所有总结题目 http://www.jianshu.com/p/55b90cfcb406
这里总结了频率3的题目:
4. Median of Two Sorted Arrays
描述
There are two sorted arrays A and B of size m and n respectively. Find the median of the two sorted arrays. The overall run time complexity should be O(log (m+n)).
代码
//合并数组,然后快速确定中间值
/*解题思路:
(1)第一步将两个有序数组合并成一个有序的数组(或者向量)(类似于两个有序链表的合并)

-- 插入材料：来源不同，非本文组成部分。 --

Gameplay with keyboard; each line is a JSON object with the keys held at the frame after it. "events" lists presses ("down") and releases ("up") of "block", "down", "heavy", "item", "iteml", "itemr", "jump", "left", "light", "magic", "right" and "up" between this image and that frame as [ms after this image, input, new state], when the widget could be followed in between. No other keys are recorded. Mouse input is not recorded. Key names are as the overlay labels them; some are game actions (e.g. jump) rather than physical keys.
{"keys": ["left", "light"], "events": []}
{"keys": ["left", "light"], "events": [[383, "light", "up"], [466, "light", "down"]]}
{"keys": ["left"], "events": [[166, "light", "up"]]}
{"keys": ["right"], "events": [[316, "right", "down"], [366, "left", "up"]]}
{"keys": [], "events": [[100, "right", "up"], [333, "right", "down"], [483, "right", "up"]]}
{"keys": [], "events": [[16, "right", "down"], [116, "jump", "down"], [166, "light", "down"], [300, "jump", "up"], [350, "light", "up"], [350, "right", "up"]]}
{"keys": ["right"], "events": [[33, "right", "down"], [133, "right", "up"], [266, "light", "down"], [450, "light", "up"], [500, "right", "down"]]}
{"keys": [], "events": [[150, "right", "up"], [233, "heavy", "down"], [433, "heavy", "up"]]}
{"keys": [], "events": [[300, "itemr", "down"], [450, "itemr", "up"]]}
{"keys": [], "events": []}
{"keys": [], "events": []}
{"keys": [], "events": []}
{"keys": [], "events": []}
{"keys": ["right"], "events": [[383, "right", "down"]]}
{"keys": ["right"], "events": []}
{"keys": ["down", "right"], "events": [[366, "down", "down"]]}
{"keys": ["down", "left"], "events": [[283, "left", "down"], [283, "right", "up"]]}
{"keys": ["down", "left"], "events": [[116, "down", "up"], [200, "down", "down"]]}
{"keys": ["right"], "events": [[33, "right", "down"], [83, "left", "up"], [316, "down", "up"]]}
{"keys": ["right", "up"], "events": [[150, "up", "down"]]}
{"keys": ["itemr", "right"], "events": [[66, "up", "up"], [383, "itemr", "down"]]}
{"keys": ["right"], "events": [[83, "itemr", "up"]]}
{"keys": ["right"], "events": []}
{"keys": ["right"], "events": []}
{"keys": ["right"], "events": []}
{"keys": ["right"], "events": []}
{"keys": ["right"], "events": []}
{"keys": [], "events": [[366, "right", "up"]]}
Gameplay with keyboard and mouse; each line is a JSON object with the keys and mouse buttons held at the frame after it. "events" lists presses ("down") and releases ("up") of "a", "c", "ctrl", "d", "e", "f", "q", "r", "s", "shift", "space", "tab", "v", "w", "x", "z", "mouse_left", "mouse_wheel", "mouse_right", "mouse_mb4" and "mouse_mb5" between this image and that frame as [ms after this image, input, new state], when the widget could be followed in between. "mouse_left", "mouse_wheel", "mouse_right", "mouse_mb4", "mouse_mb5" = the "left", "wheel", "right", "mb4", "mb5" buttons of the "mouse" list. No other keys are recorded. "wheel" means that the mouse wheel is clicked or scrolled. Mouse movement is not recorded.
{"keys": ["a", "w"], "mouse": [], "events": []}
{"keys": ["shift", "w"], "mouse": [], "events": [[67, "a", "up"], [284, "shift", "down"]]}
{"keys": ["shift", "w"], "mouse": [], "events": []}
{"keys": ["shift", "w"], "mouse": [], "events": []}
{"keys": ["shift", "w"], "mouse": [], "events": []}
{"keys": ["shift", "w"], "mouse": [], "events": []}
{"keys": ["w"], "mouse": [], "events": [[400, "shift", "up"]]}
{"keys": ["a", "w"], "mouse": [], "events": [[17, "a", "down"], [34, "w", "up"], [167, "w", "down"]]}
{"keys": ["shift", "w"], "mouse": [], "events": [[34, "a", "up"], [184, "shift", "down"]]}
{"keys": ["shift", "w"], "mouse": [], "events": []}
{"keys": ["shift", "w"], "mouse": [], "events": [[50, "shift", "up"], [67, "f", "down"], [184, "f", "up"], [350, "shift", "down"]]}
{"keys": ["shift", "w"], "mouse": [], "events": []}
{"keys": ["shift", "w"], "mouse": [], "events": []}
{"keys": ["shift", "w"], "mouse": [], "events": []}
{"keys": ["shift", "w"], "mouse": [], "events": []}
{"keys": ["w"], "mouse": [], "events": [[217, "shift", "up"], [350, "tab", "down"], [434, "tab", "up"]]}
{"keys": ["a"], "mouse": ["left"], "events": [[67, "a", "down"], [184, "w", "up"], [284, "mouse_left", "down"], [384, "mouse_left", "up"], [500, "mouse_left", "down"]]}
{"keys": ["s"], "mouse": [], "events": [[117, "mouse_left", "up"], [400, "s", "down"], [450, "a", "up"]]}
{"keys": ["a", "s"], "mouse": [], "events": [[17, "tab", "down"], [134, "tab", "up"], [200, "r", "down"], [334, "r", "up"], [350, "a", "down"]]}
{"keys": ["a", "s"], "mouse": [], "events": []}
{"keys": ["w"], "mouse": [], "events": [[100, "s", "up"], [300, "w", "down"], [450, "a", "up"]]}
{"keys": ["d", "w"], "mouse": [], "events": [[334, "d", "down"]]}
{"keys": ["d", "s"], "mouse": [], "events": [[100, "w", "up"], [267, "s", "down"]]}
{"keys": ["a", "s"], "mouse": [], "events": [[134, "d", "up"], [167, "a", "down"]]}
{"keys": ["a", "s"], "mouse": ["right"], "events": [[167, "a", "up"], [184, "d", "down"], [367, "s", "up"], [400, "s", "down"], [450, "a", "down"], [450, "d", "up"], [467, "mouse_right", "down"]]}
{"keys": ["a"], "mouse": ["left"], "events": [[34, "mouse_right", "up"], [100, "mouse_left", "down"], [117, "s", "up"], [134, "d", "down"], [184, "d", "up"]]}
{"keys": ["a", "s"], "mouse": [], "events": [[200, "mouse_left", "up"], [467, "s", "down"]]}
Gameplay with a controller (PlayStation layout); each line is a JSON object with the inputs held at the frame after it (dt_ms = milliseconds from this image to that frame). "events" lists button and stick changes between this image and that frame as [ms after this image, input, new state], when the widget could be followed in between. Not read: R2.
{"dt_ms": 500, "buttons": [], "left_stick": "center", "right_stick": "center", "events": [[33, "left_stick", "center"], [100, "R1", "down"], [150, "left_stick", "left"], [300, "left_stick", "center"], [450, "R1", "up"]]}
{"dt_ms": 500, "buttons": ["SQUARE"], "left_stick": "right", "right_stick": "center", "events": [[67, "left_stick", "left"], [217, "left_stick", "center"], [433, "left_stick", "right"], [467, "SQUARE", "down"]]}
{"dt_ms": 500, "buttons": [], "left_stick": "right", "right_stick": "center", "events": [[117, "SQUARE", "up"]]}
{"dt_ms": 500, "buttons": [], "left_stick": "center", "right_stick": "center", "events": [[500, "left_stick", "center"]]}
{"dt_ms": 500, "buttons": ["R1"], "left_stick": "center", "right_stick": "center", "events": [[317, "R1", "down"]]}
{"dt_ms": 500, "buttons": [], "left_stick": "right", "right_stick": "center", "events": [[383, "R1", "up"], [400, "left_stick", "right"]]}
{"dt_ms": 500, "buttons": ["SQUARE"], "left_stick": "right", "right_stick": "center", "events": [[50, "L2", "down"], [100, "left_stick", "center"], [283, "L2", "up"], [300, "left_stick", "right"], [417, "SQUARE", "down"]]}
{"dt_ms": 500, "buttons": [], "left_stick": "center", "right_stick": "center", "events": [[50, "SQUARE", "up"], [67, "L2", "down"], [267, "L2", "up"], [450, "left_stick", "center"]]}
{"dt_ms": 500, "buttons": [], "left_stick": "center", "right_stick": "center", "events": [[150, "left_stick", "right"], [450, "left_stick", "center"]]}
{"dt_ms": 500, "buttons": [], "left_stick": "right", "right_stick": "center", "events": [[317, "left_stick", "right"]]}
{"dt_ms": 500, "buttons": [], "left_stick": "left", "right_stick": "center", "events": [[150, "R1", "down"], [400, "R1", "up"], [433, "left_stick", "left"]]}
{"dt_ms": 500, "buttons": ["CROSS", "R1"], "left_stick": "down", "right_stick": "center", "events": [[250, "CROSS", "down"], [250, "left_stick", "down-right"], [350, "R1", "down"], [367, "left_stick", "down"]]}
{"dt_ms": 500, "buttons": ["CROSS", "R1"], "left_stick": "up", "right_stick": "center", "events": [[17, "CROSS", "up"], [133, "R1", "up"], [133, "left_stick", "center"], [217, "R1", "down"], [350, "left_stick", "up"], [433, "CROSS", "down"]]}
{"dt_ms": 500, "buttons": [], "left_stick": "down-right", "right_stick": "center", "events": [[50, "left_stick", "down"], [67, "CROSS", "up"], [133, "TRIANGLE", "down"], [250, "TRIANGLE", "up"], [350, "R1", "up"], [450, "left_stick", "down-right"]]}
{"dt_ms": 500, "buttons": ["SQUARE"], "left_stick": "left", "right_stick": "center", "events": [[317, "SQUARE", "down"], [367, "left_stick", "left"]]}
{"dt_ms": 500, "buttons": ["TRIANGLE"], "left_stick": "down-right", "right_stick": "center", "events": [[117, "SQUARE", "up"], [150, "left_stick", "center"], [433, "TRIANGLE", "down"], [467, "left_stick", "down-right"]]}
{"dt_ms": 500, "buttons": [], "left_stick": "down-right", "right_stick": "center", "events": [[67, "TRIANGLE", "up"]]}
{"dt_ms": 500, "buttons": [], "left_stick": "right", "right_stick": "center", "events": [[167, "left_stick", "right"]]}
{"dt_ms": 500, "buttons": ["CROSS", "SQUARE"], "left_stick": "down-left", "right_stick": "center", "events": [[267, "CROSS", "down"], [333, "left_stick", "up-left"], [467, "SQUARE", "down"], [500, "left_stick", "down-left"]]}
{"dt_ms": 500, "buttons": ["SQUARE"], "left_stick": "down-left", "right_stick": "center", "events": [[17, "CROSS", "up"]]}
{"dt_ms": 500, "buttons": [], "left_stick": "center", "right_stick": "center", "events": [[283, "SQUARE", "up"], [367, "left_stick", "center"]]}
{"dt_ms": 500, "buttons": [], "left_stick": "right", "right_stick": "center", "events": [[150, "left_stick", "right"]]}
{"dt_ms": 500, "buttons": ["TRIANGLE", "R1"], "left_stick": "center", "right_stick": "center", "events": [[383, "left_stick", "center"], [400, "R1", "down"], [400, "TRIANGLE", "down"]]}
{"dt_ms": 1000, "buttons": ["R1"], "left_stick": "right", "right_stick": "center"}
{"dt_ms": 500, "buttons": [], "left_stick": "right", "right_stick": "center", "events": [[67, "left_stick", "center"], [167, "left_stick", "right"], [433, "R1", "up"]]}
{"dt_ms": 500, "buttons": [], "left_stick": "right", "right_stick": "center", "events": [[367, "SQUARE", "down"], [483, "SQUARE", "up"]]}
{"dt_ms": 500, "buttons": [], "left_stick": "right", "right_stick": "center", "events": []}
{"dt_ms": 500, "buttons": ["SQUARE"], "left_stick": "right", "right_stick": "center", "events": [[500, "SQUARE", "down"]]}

(2)得到最终的数组(或者向量)长度为m+n,然后判断是有奇数个值,还是有偶数个值
(3)如果有奇数个值,那么只有一个中间值,对应的编号为 (数组(或者向量)长度 -1)/2,取出值,直接返回
(4)如果有偶数个值,那么有两个中间值,对应编号为:
1)数组(或者向量)长度 /2 2)数组(或者向量)长度 /2 - 1
(5)取出对应的值,然后求平均,得到最终结果 */
class Solution {
public:
double findMedianSortedArrays(int A[], int m, int B[], int n) {
int C[m+n];
memset(C,0,(m+n)*sizeof(int));
int k=0;
int i=0,j=0;//定义下标,其中i是向量1的下标,j是向量2的下标
while(i<m&&j<n)
{
if(A[i]<=B[j])
C[k++]=A[i++];
else
C[k++]=B[j++];
}
//数组B还有剩余部分,将数组B剩余部分依次插入
if(i==m)
{
while(j<n)
C[k++]=B[j++];
}
else if(j==n)//数组A还有剩余部分,将数组A剩余部分依次插入
{
while(i<m)
C[k++]=A[i++];
}
if((m+n)&1)//有奇数个值(一个中间值)
return C[(m+n)>>1]*1.0;
else////有偶数个值(两个中间值,求平均值)
return (C[(m+n)>>1]+C[((m+n)>>1)-1])*0.5; ////-号优先级比>>高
}
};
7. Reverse Integer
描述
Reverse digits of an integer.
Example1: x = 123, return 321
Example2: x = -123, return -321
Have you thought about this?
Here are some good questions to ask before coding. Bonus points for you if you
have already thought through this!
If the integer's last digit is 0, what should the output be? ie, cases such as 10,
Did you notice that the reversed integer might overflow? Assume the input is a 32-
bit integer, then the reverse of 1000000003 overflows. How should you handle
such cases?
Throw an exception? Good, but what if throwing an exception is not an option?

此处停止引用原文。